▸ TASK DESCRIPTION
Instruction for the entries that follow: retype exactly the lines from the line with "hfov_deg: 51.4" to the line with "focal_mm: 6.3", both included, and omit all others.

▸ RECORDS FOR THE EXERCISE
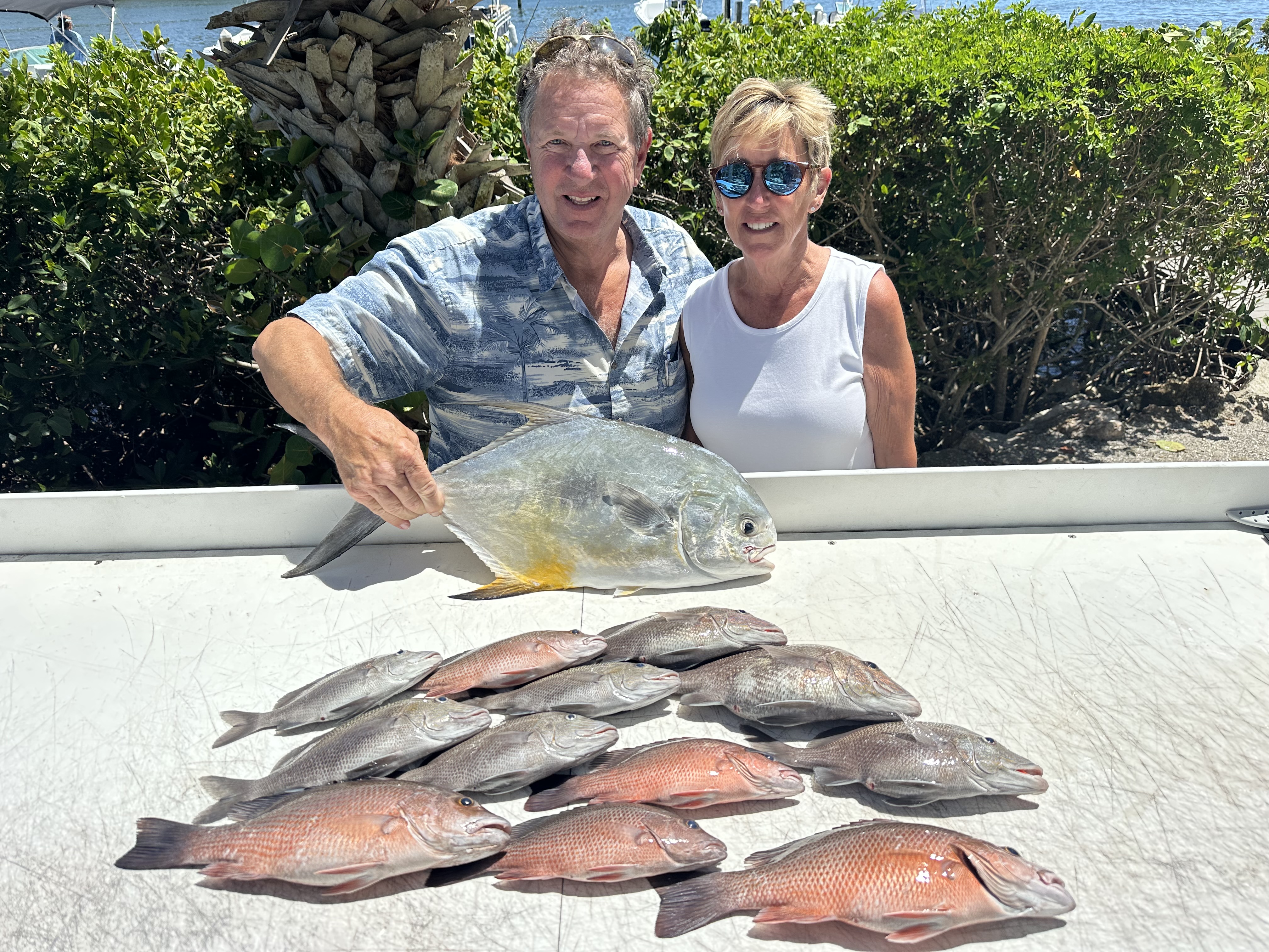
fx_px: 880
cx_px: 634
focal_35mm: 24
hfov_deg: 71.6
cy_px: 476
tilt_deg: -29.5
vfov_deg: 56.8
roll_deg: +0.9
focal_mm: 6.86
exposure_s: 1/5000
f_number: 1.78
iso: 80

* * *

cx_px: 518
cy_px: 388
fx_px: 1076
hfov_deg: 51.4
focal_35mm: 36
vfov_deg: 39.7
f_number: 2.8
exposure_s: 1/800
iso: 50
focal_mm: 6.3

▸ OUTPUT FOR THIS EXERCISE
hfov_deg: 51.4
focal_35mm: 36
vfov_deg: 39.7
f_number: 2.8
exposure_s: 1/800
iso: 50
focal_mm: 6.3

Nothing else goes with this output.